The next generation of News Aggregators should use Bayesian-style filtering to allow a user to indicate what kind of stories they like. Possibly even sorting them out by categories, because you may not be able to capture my preferences in a single filter.

This is not a new idea any more then Bayesian email filtering is, but perhaps the focus it has received in the email filtering role will encourage people to recognize its power in other applications as well.

There are some interesting complications that arise: You probably still want to have the aggregator display all of your featured channels, but have the Bayesian filter cast a wider net and select out the best articles from 200 or 300 channels that you would not want to read all of. In other words, have the Bayes-filtered channels be in addition to current channel selection mechanisms, not in place of. This also makes the bandwidth considerations more importent, because if there's anything worse then being slammed by aggregators, its having most of them discard the content before showing it to a user.

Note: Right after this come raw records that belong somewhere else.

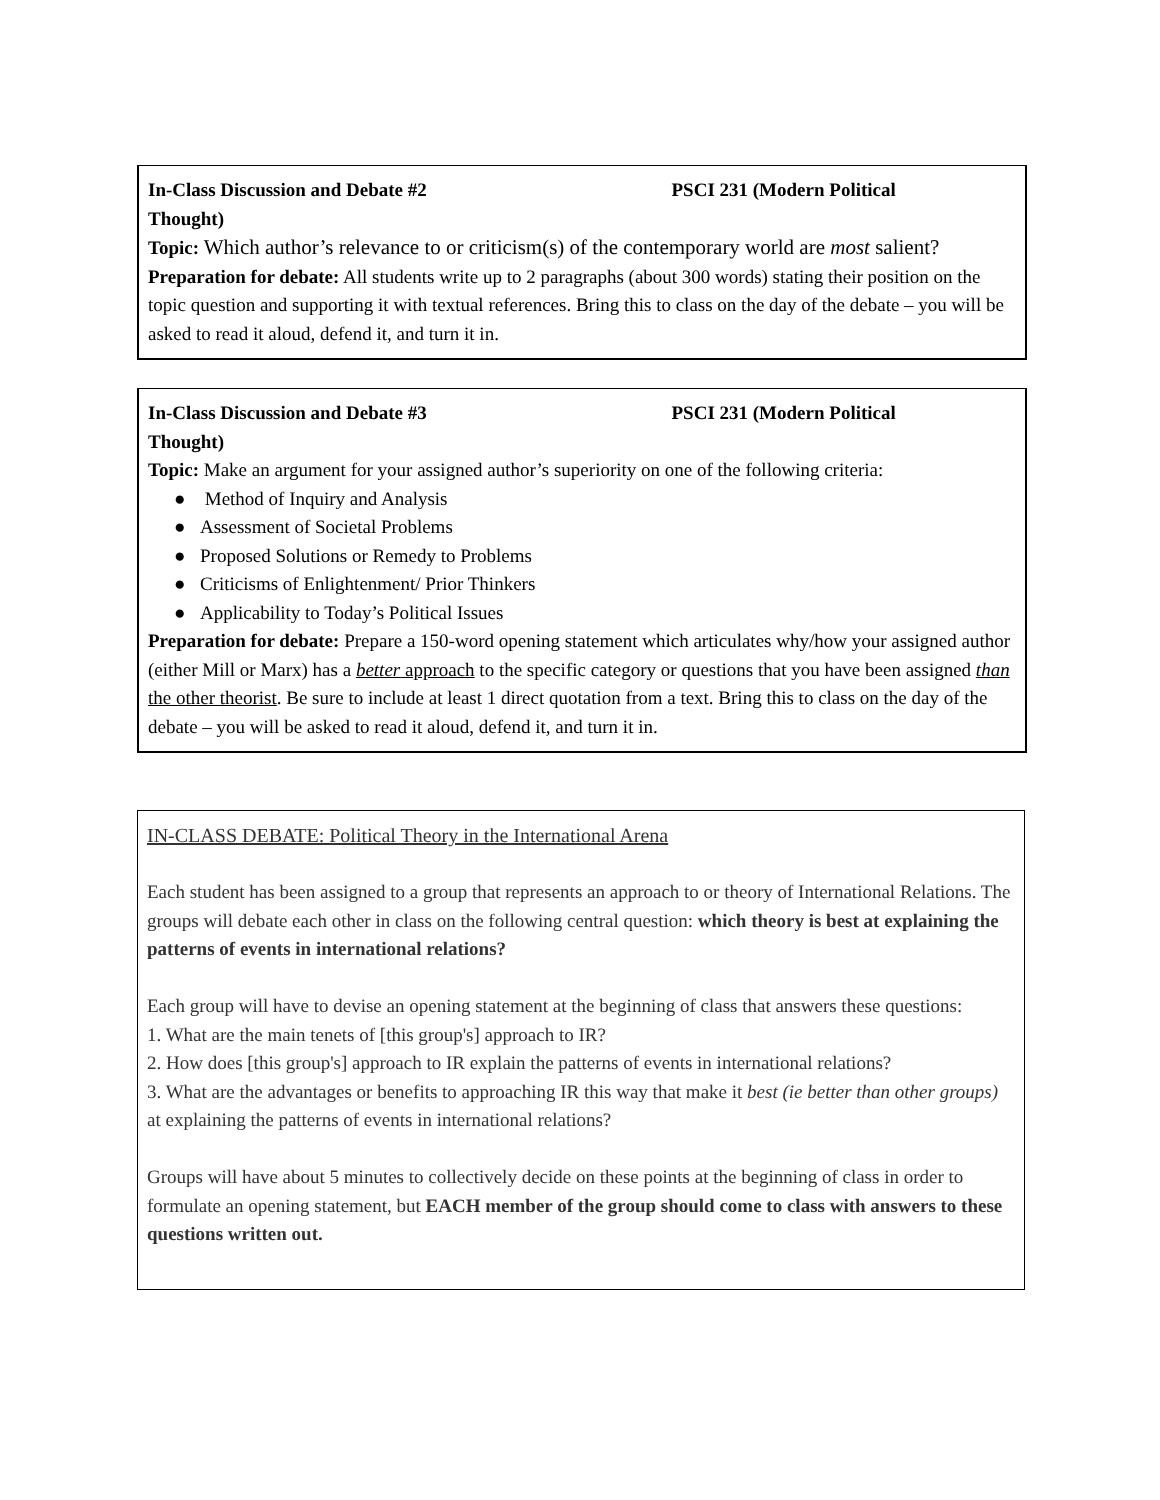In-Class Discussion and Debate #2 PSCI 231 (Modern Political
Thought)
Topic: Which author’s relevance to or criticism(s) of the contemporary world are most salient?
Preparation for debate: All students write up to 2 paragraphs (about 300 words) stating their position on the topic question and supporting it with textual references. Bring this to class on the day of the debate – you will be asked to read it aloud, defend it, and turn it in.
In-Class Discussion and Debate #3 PSCI 231 (Modern Political
Thought)
Topic: Make an argument for your assigned author’s superiority on one of the following criteria:
● Method of Inquiry and Analysis
● Assessment of Societal Problems
● Proposed Solutions or Remedy to Problems
● Criticisms of Enlightenment/ Prior Thinkers
● Applicability to Today’s Political Issues
Preparation for debate: Prepare a 150-word opening statement which articulates why/how your assigned author (either Mill or Marx) has a better approach to the specific category or questions that you have been assigned than the other theorist. Be sure to include at least 1 direct quotation from a text. Bring this to class on the day of the debate – you will be asked to read it aloud, defend it, and turn it in.
IN-CLASS DEBATE: Political Theory in the International Arena
Each student has been assigned to a group that represents an approach to or theory of International Relations. The groups will debate each other in class on the following central question: which theory is best at explaining the patterns of events in international relations?
Each group will have to devise an opening statement at the beginning of class that answers these questions:
1. What are the main tenets of [this group's] approach to IR?
2. How does [this group's] approach to IR explain the patterns of events in international relations?
3. What are the advantages or benefits to approaching IR this way that make it best (ie better than other groups) at explaining the patterns of events in international relations?
Groups will have about 5 minutes to collectively decide on these points at the beginning of class in order to formulate an opening statement, but EACH member of the group should come to class with answers to these questions written out.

One possible bandwidth answers is to allow semi-centralized servers to receive many people's filter specifications (which if transmitted efficiently need not be that large, on the order of 100KB to 1MB), and have the semi-centralized server run the filter on a wide variety of channels that only it subscribes to, and send the stories directly back to the users it is proxying for. There's no reason that desktop aggregators can't set this up on an ad-hoc basis, within their own software groupings. (While you're at it you can do some of the more conventional caching schemes that have already been proposed elsewhere.)

The best part is that Bayesian filtering can actually work fairly well in this application because unlike spam, the channel writers are not trying to attack and bypass the filters. It's not a hostile environment in that sense.

I'd love to write this but I'm already booked with other personal projects. Do see if you can take Bayesian code from the email filter projects to make it easier; in the case of the code I've examined, there's little or nothing email-specific about the Bayesian code, certainly nothing that would get in the way or be hard to remove if it did.